— Войдите.
Родной усталый голос. Счастье и боль.
Я медленно открываю дверь.
— Ида⁈
В голосе радость, неверие, в глазах страх и надежда.
Он изменился. За такое короткое время. Как будто даже похудел. Под глазами тёмные круги, вид невыспавшийся и болезненный.
Филипп встал, судорожно сжимая руки, глядя на меня неотрывно. Жадно. Как будто я собиралась бежать, как будто должна испариться.
— Ида…
— Здравствуй, Филипп. Я пришла поговорить.
Быстрым шагом, почти бегом, он приблизился ко мне и обнял крепко-крепко. Шепча моё имя, сжимая, будто потерял навсегда и не чаял уже увидеть.
— Отпусти! — я вырывалась, отпихивала его руками, но на самом деле желая продлить эти объятья как можно дольше. Как дура. Видно, ничему меня жизнь не учит. Как мотылёк летит на огонь, так и я стремлюсь к тому, что меня уничтожает!
На удивление, Филипп отпустил меня. Но не отошёл далеко, встал вплотную, неотрывно глядя на меня.
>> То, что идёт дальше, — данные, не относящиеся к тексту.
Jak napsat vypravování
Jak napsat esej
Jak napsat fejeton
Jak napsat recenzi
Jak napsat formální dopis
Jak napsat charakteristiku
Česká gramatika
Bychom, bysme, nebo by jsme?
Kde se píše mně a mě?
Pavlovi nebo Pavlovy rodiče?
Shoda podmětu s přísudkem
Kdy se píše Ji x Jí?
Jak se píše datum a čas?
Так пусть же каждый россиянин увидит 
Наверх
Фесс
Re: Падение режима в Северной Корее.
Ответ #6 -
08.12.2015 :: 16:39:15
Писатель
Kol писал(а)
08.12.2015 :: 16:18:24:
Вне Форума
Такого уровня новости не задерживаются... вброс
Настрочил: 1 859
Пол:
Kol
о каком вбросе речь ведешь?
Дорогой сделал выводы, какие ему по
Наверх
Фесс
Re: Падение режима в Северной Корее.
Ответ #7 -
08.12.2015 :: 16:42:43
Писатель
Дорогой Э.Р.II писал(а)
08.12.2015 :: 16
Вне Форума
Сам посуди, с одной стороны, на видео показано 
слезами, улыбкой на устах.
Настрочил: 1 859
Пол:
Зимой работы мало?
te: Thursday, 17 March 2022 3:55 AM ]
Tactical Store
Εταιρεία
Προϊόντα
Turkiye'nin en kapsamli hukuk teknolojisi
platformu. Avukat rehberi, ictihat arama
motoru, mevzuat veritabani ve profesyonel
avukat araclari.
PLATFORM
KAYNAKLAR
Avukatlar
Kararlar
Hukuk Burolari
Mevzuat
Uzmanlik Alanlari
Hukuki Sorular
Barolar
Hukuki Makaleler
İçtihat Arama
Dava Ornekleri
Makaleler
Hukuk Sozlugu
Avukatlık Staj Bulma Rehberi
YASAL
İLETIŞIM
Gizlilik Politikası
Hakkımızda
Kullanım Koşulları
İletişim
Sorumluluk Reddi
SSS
Моя дрожь и страх куда-то делись. Вытесненные поднимающейся изнутри обидой, яростью.
Обнимает меня! Как ни в чём не бывало!
— Почему? Почему ты не сказал мне? Знаешь, как неприятно, обидно чувствовать себя обманутой? Использованной? И я не понимаю — зачем это тебе? Зачем нужно было — так? Если есть объективные причины — неужели нельзя было мне рассказать?
— А ты бы мне поверила? Доверилась? — он прочитал вспышку сомнения в моих глазах и покачал головой с горькой улыбкой. — Вот видишь…
— Но зачам? Зачем… всё это?
— Не догадываешься? За столько времени — не догадалась?
Его глаза становятся какими-то больными, сумасшедшими. Он хватает меня за плечи и требовательно смотрит, не отводя взгляда. Не к месту я замечаю, что он очень красив. Несмотря на замученный вид. Завороженная его отчаянными, чёрными, глубокими глазами, чувственными губами я забываю, что он спрашивал у меня и молчу.
Тянется время. Филипп не выдерживает.
— Ну же, Ида! Скажи! Ответь! Только честно — неужели ты не поняла, что я всё ещё люблю тебя???
— Что? — кажется, я произношу это вслух. Сердце делает кульбит. — Что ты сказал?
— Я. Тебя. Люблю.
Горечь и сладость. То, чего я ждала. Чего хотела в глубине души. К чему стремилась.
Но, как мотылёк, стремящийся к свету, бьётся о стекло, так и я, всем сердцем стремящаяся к Филиппу, улетаю, оглушённая, в память.
В мою беспощадную память.
Там две раны. Одна — грудастая девка на нашей с ним кровати. Вторая — слова Дмитрия Егоровича — «почему ты ей не сказал». И я закрываюсь.
— Я думала у нас договор. И просто удобные отношения. — говорю, вздёргивая подбородок, и вижу, как потухает, мертвеет в его глазах неистовая надежда. И мне всё ещё больно вместе с ним. Но я не отступлюсь. — И раз я обещала тебе портрет, то я и дорисую его. Если тебе это, конечно, нужно. Но только портрет, больше никаких личных отношений. Но скажи мне одно…
Я пытаюсь отдышаться, а Филипп напряжённо и бесстрастно смотрит на меня.
— Как ко всему этому относится твоя жена? Ей плевать? Или вы, может быть, давно расстались? — в моём голосе, против воли, прорезается горечь и издёвка, хотя я хотела избежать эмоций. Но не могу. — Или она бросила тебя? Одинокого и несчастного?
— Ида… — Филипп почему-то ошеломлён и ошарашен. Он пятится назад, наощупь держится за стол, и падает в кресло. Не сводя с меня изумлённого взгляда. Что конкретно ты тогда услышала?
— Что я могла услышать? Что ты женат, что же ещё! Мне надо было остаться и подслушивать подробности дальше???
Филипп с глухим стоном закрывает лицо.
— Я идиот…
— Не сомневаюсь!
— Ида. Скажи. После того, как ты подала на развод и уехала — ты же меняла паспорт?
Что за странный вопрос?
— Конечно, меняла! Чтобы ничто не напоминало о тебе! Но какое это имеет отношение к делу?
— Да. Мы с женой давно расстались. Ты права. И жена меня бросила. Хотя я и сам виноват. И эта жена… — он помедлил. — Ты. Я всё ещё женат — на тебе.